Ce même document fait état d’une capacité de « séquestration du carbone » moyenne ou élevée pour 55 des 74 milieux humides documentés, dont la majorité seront détruits pour la construction de l’usine. Il faut savoir que la séquestration du carbone dans des milieux naturels est considérée comme un outil important de lutte contre la crise climatique.
Comment sera compensée la perte de dizaines de milliers de mètres carrés de milieux humides, puisque le Québec a mis en place une loi imposant « aucune perte nette » de tels milieux naturels ? Northvolt promet de « respecter les règles en vigueur en matière de protection de l’environnement ». Certains milieux humides seront aussi épargnés. Au MELCCFP, on ne précise rien à ce sujet.
Faune
Un autre rapport produit par la firme CIMA+ pour Northvolt indique que 65 espèces d’oiseaux ont été relevées sur le site, dont au moins trois inscrites sur la liste des espèces en péril du gouvernement fédéral. Selon des informations obtenues le mois dernier par Le Devoir auprès du MELCCFP, six espèces « menacées » ont déjà été recensées sur le site, sur les 142 espèces d’oiseaux identifiées.
Comme la législation fédérale interdit la destruction du nid des espèces migratrices, il est essentiel pour Northvolt que les milieux naturels qui peuvent servir d’habitat de nidification, comme des arbres, soient détruits en dehors de cette période.

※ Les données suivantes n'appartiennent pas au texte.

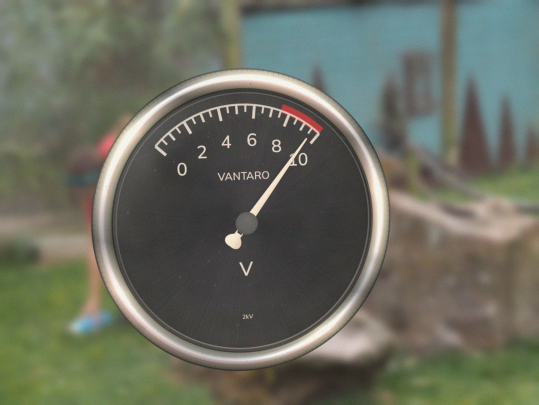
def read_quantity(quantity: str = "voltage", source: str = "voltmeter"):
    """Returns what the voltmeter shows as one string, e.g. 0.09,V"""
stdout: 9.5,V
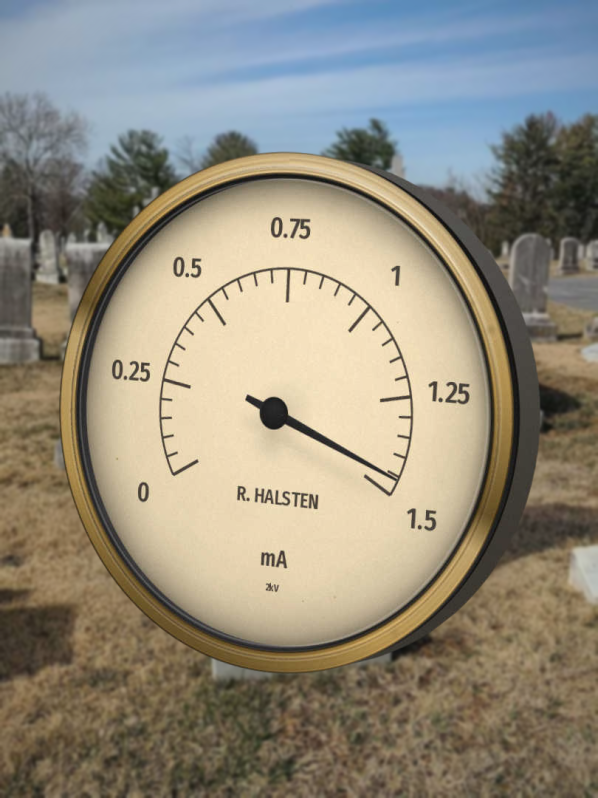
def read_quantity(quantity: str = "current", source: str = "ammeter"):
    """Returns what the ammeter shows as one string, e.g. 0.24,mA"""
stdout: 1.45,mA
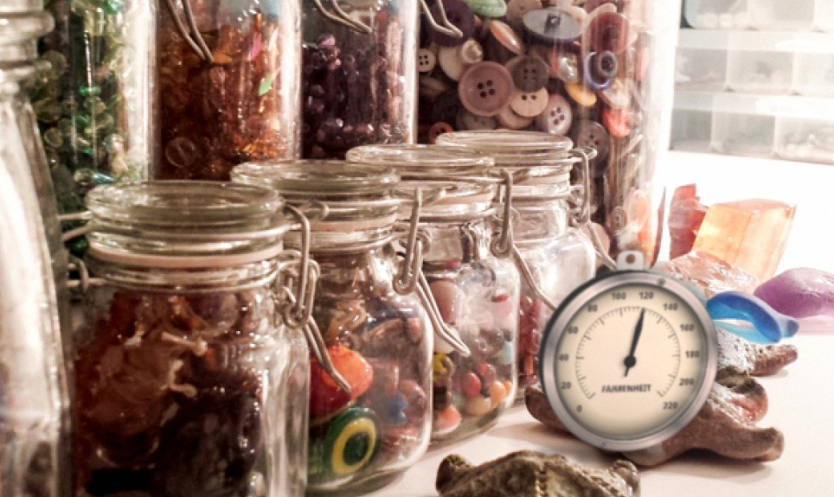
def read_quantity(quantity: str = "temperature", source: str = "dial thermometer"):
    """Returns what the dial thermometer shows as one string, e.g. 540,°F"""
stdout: 120,°F
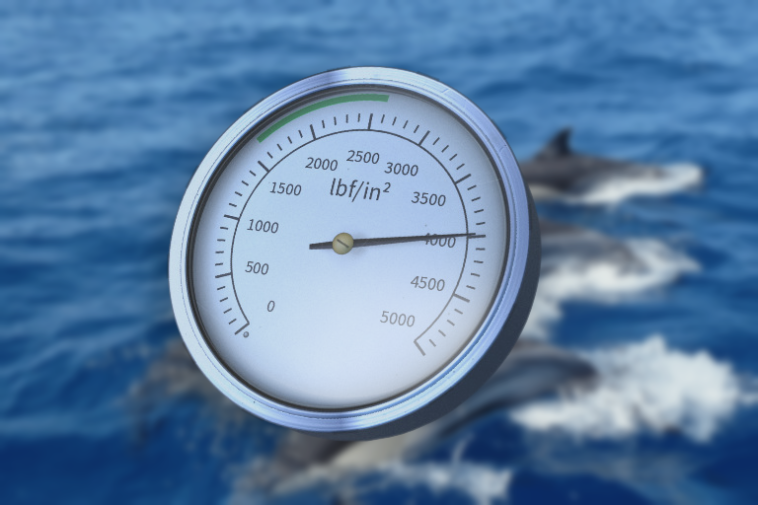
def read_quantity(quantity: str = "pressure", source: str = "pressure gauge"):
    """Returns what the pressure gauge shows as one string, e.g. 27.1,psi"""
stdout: 4000,psi
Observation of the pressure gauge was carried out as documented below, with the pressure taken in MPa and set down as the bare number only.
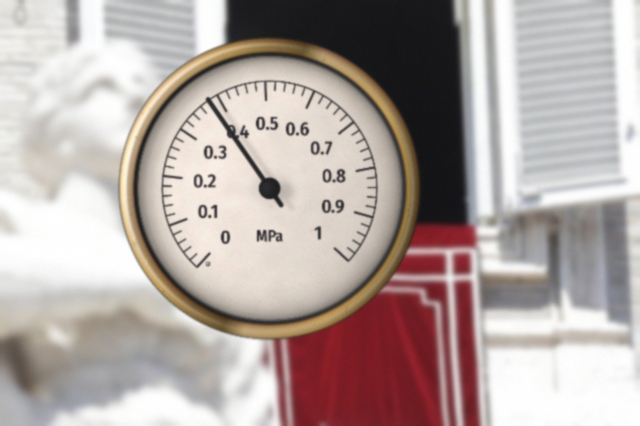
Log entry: 0.38
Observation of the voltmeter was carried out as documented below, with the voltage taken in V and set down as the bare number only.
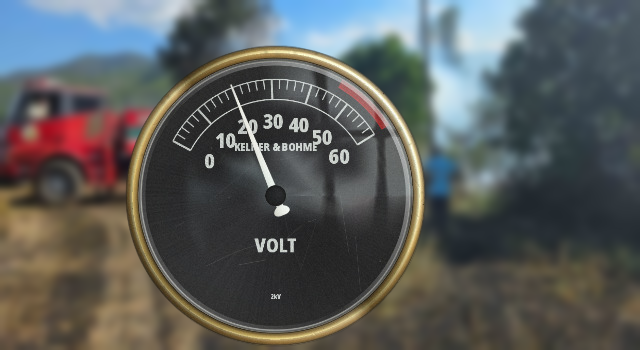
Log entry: 20
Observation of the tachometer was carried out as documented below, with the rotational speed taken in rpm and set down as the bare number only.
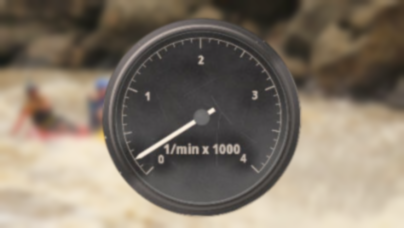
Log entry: 200
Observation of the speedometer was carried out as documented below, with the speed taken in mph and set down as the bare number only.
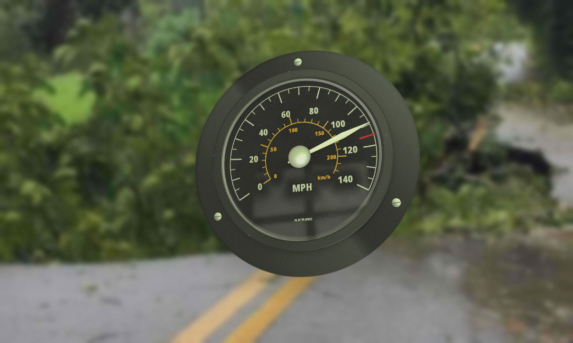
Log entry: 110
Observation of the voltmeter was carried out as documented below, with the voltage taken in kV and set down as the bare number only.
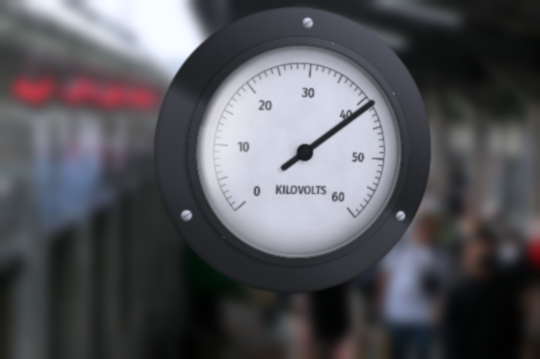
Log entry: 41
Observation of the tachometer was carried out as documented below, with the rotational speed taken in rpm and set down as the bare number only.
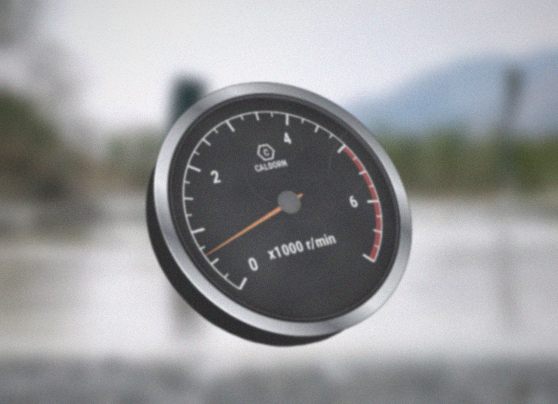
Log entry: 625
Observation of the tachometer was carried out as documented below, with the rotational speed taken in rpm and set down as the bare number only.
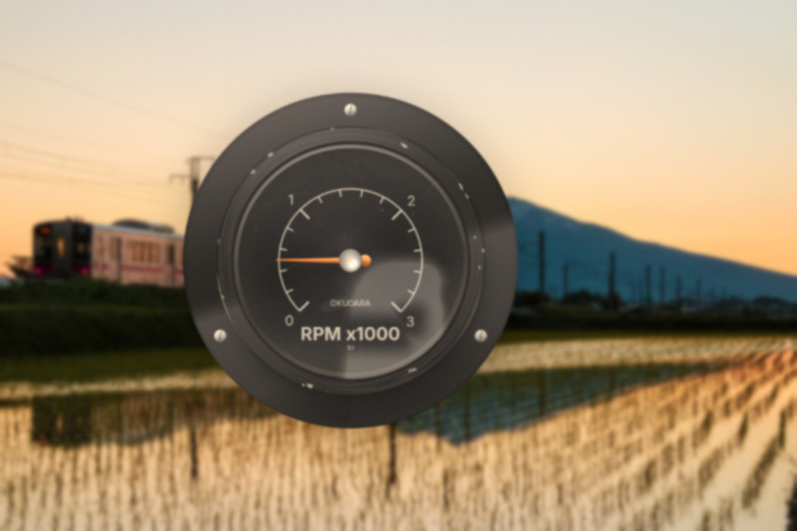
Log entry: 500
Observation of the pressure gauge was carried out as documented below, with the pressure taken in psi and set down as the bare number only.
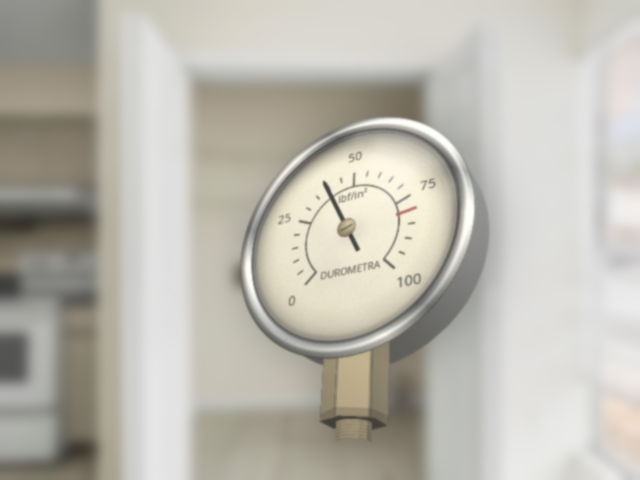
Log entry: 40
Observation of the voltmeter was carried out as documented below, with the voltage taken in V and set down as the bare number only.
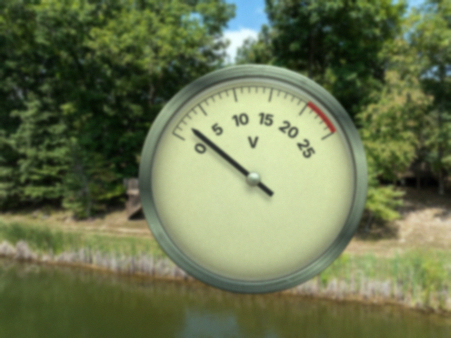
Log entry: 2
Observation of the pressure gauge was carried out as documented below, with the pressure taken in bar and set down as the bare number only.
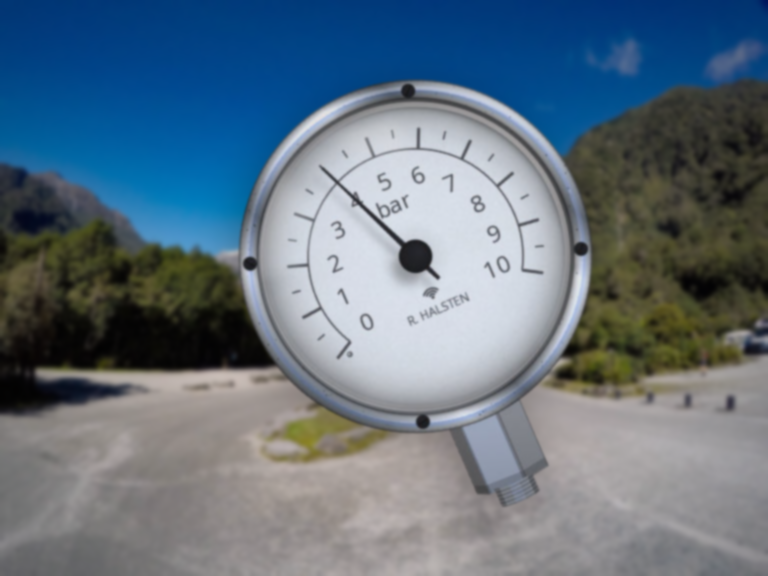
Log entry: 4
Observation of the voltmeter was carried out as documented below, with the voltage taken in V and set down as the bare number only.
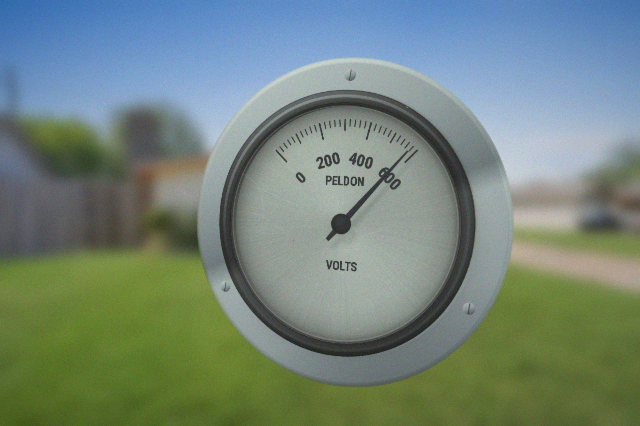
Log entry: 580
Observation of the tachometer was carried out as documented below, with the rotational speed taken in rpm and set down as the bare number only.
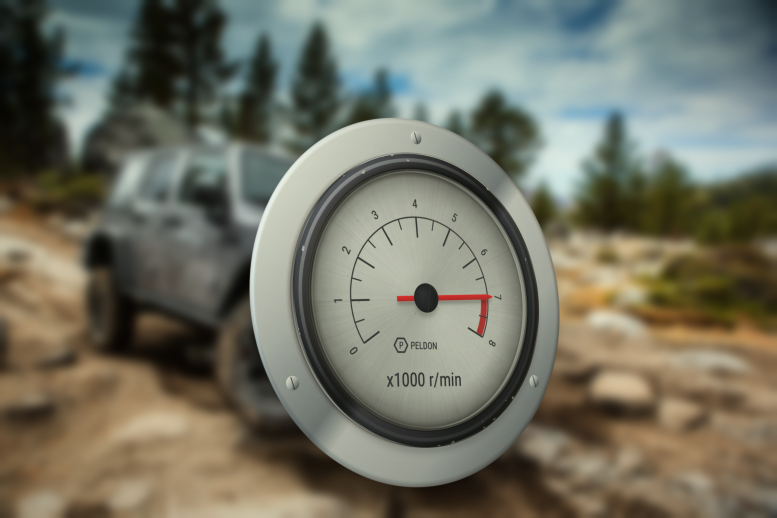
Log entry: 7000
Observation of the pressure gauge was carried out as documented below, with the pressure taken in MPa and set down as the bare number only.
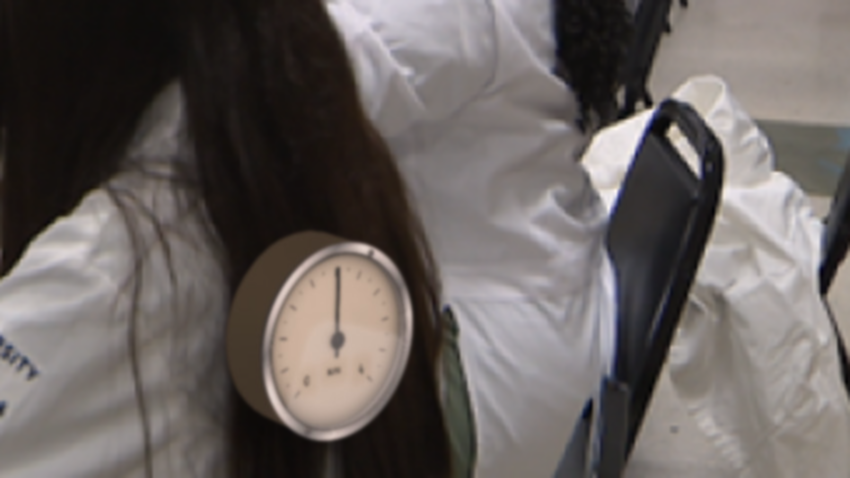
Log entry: 2
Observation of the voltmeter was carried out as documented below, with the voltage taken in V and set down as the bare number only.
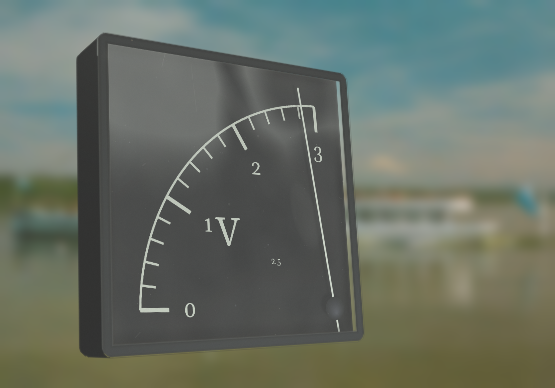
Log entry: 2.8
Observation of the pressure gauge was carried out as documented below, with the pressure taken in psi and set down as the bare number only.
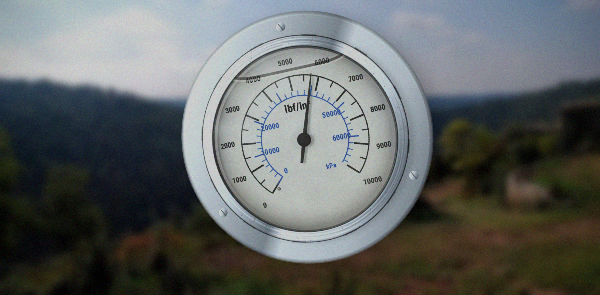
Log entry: 5750
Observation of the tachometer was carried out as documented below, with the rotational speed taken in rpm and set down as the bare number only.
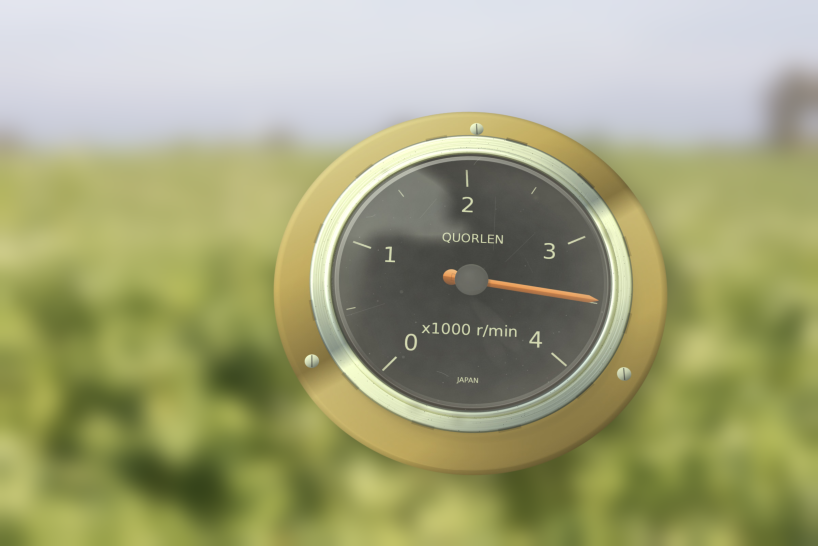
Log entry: 3500
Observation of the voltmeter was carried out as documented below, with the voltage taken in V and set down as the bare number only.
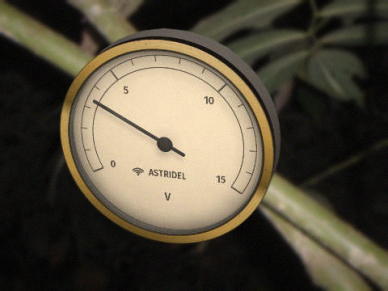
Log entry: 3.5
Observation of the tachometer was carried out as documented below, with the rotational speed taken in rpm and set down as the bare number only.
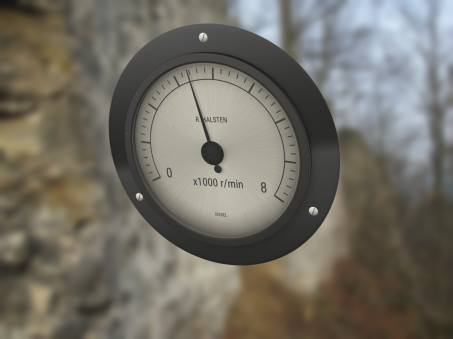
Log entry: 3400
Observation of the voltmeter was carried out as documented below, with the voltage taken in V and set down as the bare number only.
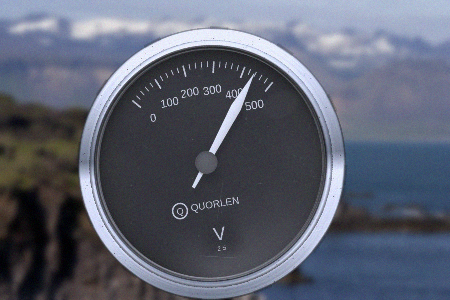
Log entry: 440
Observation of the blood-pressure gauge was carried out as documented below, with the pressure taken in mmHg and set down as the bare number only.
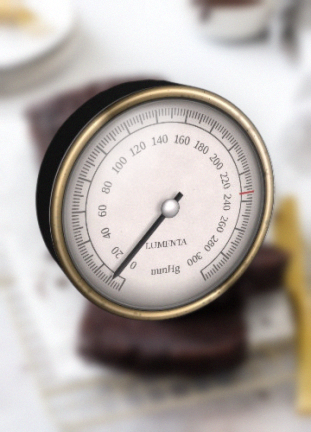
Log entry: 10
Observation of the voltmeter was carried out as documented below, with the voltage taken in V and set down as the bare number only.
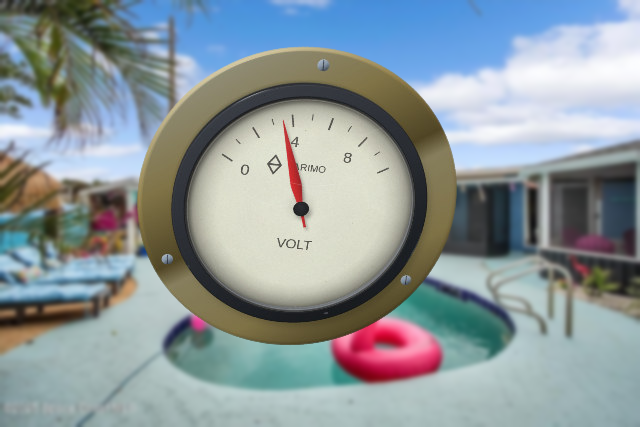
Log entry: 3.5
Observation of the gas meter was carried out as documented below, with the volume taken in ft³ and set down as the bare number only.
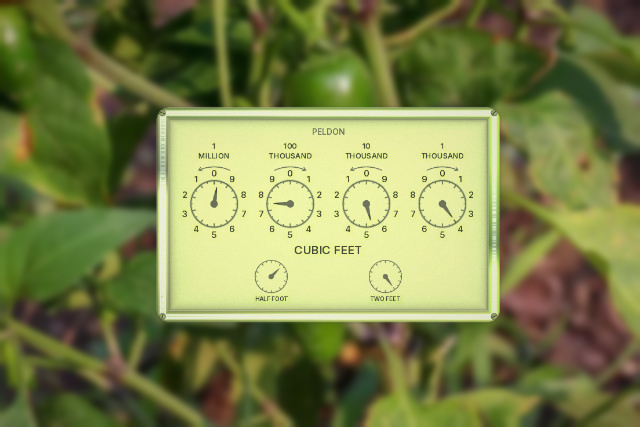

CIMA+ a en outre documenté la présence d’herpétofaune, qui regroupe les amphibiens et les reptiles. Elle nous apprend notamment que l’inventaire a permis de « confirmer la présence sur le site de plusieurs tortues peintes et tortues serpentines ». Puisque les travaux de préparation du site sont prévus lors de la période d’hibernation de ces tortues, celles-ci devraient être enterrées vivantes.
Les gouvernements Legault et Trudeau n’ont pas exigé d’évaluation environnementale avant la construction de l’usine de Northvolt, comme cela est habituellement prévu pour les grands projets industriels. Selon le ministre responsable du MELCCFP, Benoit Charette, le site de la future usine, qu’il qualifie de « beau projet », est un « site industriel » .
Interpellé par Radio-Canada, jeudi dernier, le ministre Charette s’est par ailleurs porté à la défense de Northvolt. « On va souhaiter la réalisation de ce beau projet le plus rapidement possible. » Il a ajouté que l’entreprise ne bénéficiait d’aucun « passe-droit » qui viendrait accélérer l’autorisation du projet.
L’usine ne se situe « pas sur un terrain de la SEPAQ [Société des établissements de plein air du Québec] », a par ailleurs laissé tomber le ministre de l’Économie, Pierre Fitzgibbon, vendredi dernier à la tribune du Conseil des relations internationales de Montréal. Le lieu envisagé pour son installation « est probablement une place où les poissons ont trois yeux », a-t-il ajouté, suscitant des rires dans l’assistance.